Das wunderbar zarte Lammfleisch und der würzig-dichte Rotweinsud haben so viel Kraft und Saft, dass es nicht zweier weiterer Schwergewichte bedarf. Okay, Gratin und Rotkohl sind solide. Aber was ist ihr Auftrag? Grazie ist gefordert. Schlichte Begleitungen wie Reis oder ein einfaches Baguette, welche die Soße aufnehmen und das Geschmacksbild harmonisch abrunden würden, nicht damit konkurrieren. „Danke für den Tipp“, nimmt mein Gegenüber die Kritik konstruktiv auf und weist darauf hin, dass bei Bestellung gewöhnlich die Wunschbeilage abgefragt werde.

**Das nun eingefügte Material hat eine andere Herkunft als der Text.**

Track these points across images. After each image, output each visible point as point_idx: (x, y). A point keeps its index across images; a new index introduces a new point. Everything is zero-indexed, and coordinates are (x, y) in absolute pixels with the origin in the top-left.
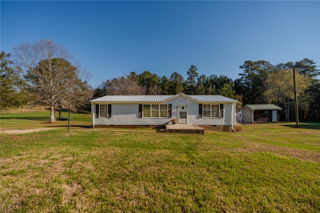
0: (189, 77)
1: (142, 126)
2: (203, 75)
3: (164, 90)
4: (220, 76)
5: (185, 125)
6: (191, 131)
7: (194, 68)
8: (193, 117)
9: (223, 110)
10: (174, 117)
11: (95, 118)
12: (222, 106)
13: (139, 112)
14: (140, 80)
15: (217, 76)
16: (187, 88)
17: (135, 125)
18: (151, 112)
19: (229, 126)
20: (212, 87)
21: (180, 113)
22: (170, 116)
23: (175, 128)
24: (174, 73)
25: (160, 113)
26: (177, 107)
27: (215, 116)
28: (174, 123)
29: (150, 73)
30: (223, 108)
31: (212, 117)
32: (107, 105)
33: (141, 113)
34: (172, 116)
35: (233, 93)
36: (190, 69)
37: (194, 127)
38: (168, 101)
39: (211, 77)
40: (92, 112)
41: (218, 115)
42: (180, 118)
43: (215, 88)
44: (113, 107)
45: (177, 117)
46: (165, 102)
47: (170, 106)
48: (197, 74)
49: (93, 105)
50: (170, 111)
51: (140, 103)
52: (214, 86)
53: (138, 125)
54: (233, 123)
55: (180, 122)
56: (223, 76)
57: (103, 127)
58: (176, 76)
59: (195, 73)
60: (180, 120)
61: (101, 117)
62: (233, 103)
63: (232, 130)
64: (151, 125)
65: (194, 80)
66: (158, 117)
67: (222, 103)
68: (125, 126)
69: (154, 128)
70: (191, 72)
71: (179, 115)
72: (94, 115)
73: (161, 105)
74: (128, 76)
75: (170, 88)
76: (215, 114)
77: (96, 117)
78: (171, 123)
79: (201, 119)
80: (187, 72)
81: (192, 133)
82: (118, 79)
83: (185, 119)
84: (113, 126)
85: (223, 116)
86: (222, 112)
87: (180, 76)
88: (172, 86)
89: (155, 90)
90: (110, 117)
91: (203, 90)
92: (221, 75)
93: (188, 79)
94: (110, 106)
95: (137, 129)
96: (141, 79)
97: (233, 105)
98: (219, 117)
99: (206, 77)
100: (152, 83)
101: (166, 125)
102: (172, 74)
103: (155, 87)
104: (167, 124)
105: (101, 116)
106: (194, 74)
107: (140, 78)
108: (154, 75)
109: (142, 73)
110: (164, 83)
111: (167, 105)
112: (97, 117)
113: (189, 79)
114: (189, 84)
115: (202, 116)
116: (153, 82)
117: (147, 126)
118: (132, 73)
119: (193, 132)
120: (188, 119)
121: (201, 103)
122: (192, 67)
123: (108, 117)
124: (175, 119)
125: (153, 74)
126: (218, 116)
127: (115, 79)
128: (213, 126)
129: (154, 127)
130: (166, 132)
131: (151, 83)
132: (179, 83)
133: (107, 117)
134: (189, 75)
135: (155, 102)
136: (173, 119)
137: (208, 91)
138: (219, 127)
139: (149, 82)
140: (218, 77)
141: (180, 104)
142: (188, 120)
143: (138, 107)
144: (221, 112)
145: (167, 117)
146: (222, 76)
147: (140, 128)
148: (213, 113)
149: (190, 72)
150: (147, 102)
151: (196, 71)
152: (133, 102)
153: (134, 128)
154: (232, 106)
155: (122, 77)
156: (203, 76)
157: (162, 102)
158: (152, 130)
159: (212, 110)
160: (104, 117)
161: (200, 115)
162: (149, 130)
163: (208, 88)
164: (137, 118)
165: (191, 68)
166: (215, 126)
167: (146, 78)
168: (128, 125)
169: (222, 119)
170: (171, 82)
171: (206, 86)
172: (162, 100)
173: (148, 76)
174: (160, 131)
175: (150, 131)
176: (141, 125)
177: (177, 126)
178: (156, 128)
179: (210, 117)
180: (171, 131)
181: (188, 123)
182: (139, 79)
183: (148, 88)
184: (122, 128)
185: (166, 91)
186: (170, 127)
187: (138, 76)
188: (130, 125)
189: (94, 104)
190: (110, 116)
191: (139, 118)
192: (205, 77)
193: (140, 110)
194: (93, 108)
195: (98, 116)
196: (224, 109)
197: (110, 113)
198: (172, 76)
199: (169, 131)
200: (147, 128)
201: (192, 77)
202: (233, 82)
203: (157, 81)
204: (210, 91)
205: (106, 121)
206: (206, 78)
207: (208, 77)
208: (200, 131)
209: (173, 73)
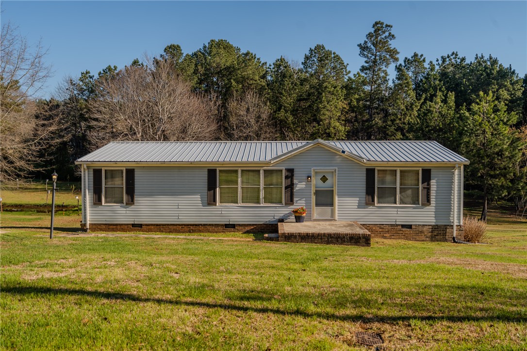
0: (366, 62)
1: (217, 225)
2: (416, 55)
3: (279, 109)
4: (476, 58)
5: (328, 223)
6: (339, 237)
7: (384, 32)
8: (352, 202)
9: (429, 184)
10: (299, 204)
11: (91, 207)
12: (427, 174)
13: (209, 189)
14: (196, 72)
15: (463, 59)
16: (358, 100)
17: (196, 225)
18: (240, 190)
19: (446, 227)
20: (445, 101)
21: (317, 193)
22: (291, 201)
23: (299, 232)
24: (313, 48)
25: (262, 194)
26: (308, 177)
27: (409, 200)
28: (299, 219)
29: (232, 47)
30: (431, 180)
31: (402, 202)
32: (122, 171)
33: (212, 191)
34: (295, 199)
35: (510, 122)
36: (370, 35)
37: (348, 228)
38: (283, 161)
39: (444, 60)
40: (85, 190)
41: (418, 197)
42: (317, 205)
43: (455, 102)
44: (138, 176)
45: (308, 203)
46: (277, 164)
47: (290, 174)
48: (393, 53)
49: (87, 172)
50: (290, 187)
51: (212, 166)
52: (452, 96)
53: (205, 225)
54: (456, 218)
55: (315, 216)
56: (486, 57)
57: (113, 230)
58: (321, 60)
59: (389, 51)
60: (316, 212)
61: (106, 202)
62: (457, 166)
63: (454, 238)
64: (240, 225)
65: (382, 75)
66: (258, 202)
67: (427, 166)
68: (170, 227)
69: (248, 232)
70: (373, 44)
71: (313, 198)
72: (89, 198)
73: (265, 171)
74: (157, 62)
75: (300, 99)
76: (408, 197)
77: (95, 204)
78: (293, 218)
79: (371, 208)
80: (360, 45)
81: (341, 244)
82: (121, 67)
83: (329, 209)
84: (140, 226)
85: (429, 201)
86: (428, 190)
87: (337, 58)
88: (309, 95)
89: (248, 109)
90: (131, 202)
91: (413, 109)
92: (480, 55)
93: (363, 69)
94: (130, 173)
95: (202, 234)
96: (201, 70)
97: (456, 172)
98: (419, 204)
99: (427, 61)
100: (238, 82)
101: (279, 224)
102: (308, 53)
103: (251, 98)
104: (281, 221)
105: (108, 200)
106: (384, 54)
107: (196, 65)
108: (247, 54)
109: (205, 47)
110: (282, 83)
111: (281, 171)
112: (97, 201)
113: (367, 69)
114: (367, 88)
115: (373, 201)
116: (243, 80)
117: (230, 227)
118: (170, 47)
119: (344, 241)
120: (337, 209)
121: (370, 165)
122: (379, 27)
123: (127, 204)
124: (302, 209)
125: (243, 51)
126: (418, 201)
127: (109, 68)
128: (403, 226)
129: (247, 229)
130: (277, 239)
131: (234, 83)
132: (332, 86)
133: (123, 203)
134: (367, 57)
135: (251, 163)
136: (298, 207)
137: (429, 111)
138: (420, 229)
139: (229, 80)
140: (468, 61)
141: (318, 169)
142: (337, 212)
143: (204, 176)
144: (426, 190)
145: (281, 202)
146: (482, 57)
147: (211, 232)
148: (403, 194)
149: (369, 44)
150: (230, 163)
151: (390, 42)
152: (191, 163)
153: (194, 231)
154: (453, 173)
155: (135, 63)
156: (416, 60)
157: (268, 163)
158: (242, 237)
159: (401, 184)
160: (115, 202)
161: (370, 197)
162: (235, 237)
163: (428, 103)
164: (203, 206)
165: (372, 30)
166: (410, 227)
167: (218, 65)
168: (179, 225)
169: (428, 207)
170: (305, 80)
171: (424, 96)
172: (268, 158)
173: (224, 60)
174: (263, 239)
175: (238, 239)
176: (212, 225)
177: (305, 226)
178: (253, 233)
179: (395, 203)
180: (290, 238)
181: (337, 218)
182: (192, 71)
183: (225, 100)
184: (163, 232)
185: (286, 111)
186: (288, 228)
187: (190, 58)
188: (185, 225)
189: (88, 168)
190: (130, 200)
191: (209, 204)
192: (424, 61)
193: (212, 185)
194: (87, 179)
195: (100, 200)
196: (433, 182)
197: (131, 191)
198: (307, 58)
199: (286, 237)
200: (230, 232)
201: (375, 62)
202: (517, 82)
203: (257, 78)
204: (437, 114)
205: (122, 214)
206: (426, 65)
207: (435, 63)
208: (360, 238)
209: (311, 50)
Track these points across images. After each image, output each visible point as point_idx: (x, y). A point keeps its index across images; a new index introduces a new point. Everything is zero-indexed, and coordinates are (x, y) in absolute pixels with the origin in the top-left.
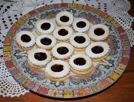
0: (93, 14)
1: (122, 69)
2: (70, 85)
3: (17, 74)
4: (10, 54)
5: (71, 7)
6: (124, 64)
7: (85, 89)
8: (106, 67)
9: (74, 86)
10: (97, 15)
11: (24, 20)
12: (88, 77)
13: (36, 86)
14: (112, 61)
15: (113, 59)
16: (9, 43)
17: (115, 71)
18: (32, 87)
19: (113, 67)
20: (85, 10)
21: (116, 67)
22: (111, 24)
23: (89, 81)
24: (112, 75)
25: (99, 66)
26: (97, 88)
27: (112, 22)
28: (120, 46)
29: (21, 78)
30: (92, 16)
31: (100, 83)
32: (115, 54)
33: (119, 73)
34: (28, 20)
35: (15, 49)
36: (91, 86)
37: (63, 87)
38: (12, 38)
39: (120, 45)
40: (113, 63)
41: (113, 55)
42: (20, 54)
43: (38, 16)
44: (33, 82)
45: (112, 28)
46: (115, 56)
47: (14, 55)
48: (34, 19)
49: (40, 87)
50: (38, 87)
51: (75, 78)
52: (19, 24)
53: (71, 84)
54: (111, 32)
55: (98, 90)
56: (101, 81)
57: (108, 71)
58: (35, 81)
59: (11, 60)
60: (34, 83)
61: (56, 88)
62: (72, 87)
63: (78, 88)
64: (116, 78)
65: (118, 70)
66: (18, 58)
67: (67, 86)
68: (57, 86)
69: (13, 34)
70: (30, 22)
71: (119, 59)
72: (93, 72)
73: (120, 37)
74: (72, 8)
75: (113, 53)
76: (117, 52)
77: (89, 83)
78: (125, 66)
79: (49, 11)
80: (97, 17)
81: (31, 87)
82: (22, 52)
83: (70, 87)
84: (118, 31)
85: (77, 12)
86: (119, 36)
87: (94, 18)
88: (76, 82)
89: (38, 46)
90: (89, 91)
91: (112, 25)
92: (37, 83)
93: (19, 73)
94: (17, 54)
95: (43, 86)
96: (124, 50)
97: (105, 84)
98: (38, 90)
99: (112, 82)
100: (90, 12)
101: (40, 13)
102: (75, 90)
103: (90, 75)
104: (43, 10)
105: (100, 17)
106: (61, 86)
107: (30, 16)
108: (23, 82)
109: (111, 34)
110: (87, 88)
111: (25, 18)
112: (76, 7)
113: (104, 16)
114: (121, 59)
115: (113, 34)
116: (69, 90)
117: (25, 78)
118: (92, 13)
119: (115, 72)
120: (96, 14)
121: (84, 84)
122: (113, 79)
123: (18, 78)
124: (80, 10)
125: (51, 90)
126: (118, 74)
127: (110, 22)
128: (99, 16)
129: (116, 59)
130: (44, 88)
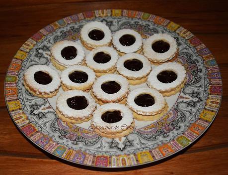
0: (143, 23)
1: (217, 103)
2: (143, 144)
3: (48, 144)
4: (23, 113)
5: (102, 17)
6: (218, 95)
7: (169, 144)
8: (189, 104)
9: (150, 144)
10: (150, 24)
11: (27, 52)
12: (167, 126)
13: (87, 156)
14: (197, 93)
15: (196, 90)
16: (16, 95)
17: (206, 107)
18: (82, 159)
19: (201, 103)
20: (127, 18)
21: (205, 101)
22: (177, 35)
23: (171, 132)
24: (202, 114)
25: (177, 105)
26: (187, 139)
27: (177, 32)
28: (201, 67)
29: (58, 148)
30: (141, 26)
31: (189, 131)
32: (197, 81)
33: (214, 110)
34: (35, 50)
35: (28, 103)
36: (176, 137)
37: (133, 148)
38: (16, 86)
39: (200, 65)
40: (198, 96)
41: (195, 83)
42: (40, 110)
43: (49, 41)
44: (80, 150)
45: (180, 41)
46: (198, 85)
47: (31, 114)
48: (44, 46)
49: (94, 156)
50: (92, 156)
51: (146, 131)
52: (21, 60)
53: (143, 142)
54: (180, 48)
55: (189, 141)
56: (188, 127)
57: (194, 110)
58: (83, 150)
59: (29, 123)
60: (82, 152)
61: (122, 153)
62: (147, 145)
63: (156, 145)
64: (211, 118)
65: (210, 106)
66: (39, 118)
67: (139, 146)
68: (122, 149)
69: (16, 78)
70: (39, 53)
71: (206, 89)
72: (172, 116)
73: (197, 53)
74: (104, 18)
75: (194, 80)
76: (200, 78)
77: (171, 134)
78: (219, 97)
79: (67, 29)
80: (151, 27)
81: (80, 159)
82: (43, 107)
83: (143, 146)
84: (191, 45)
85: (114, 23)
86: (196, 51)
87: (146, 29)
88: (150, 138)
89: (67, 87)
90: (175, 146)
91: (179, 36)
92: (87, 152)
93: (51, 142)
94: (36, 112)
95: (100, 154)
96: (210, 72)
97: (198, 131)
98: (93, 162)
99: (207, 125)
100: (137, 20)
101: (51, 34)
102: (153, 149)
103: (168, 122)
104: (55, 28)
105: (156, 25)
106: (128, 149)
107: (35, 43)
108: (65, 155)
109: (182, 51)
110: (172, 142)
111: (27, 48)
112: (111, 15)
113: (162, 24)
114: (209, 88)
115: (185, 51)
116: (144, 151)
117: (64, 147)
118: (139, 21)
119: (206, 109)
120: (147, 23)
121: (164, 137)
122: (206, 121)
123: (53, 150)
124: (119, 20)
125: (114, 157)
126: (212, 111)
127: (175, 31)
128: (154, 25)
129: (201, 90)
130: (102, 156)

Hätte ich das doch nur vorher gewusst, mein Lob wäre hymnisch ausgefallen. So aber stimme ich in Webers Worte ein und verbleibe hanseatisch: „Doch, bin zufrieden. Geht durch“.
Temi Tesfay hat Hunger auf Bremen. Auf seinen wöchentlichen Streifzügen durch die heimische Gastroszene hat er schon viele Küchen, Köche und kulinarische Schätze der Stadt kennengelernt. Unter dem Titel „Ein Bisschen Bremen“ schreibt er außerdem einen Foodblog.
Medoo, Friesenstraße 103, 28203 Bremen. Nicht barrierefrei. Telefon: 0421/735 50. Öffnungszeiten: täglich von 12 bis 20 Uhr. Lieferung via Lieferando möglich.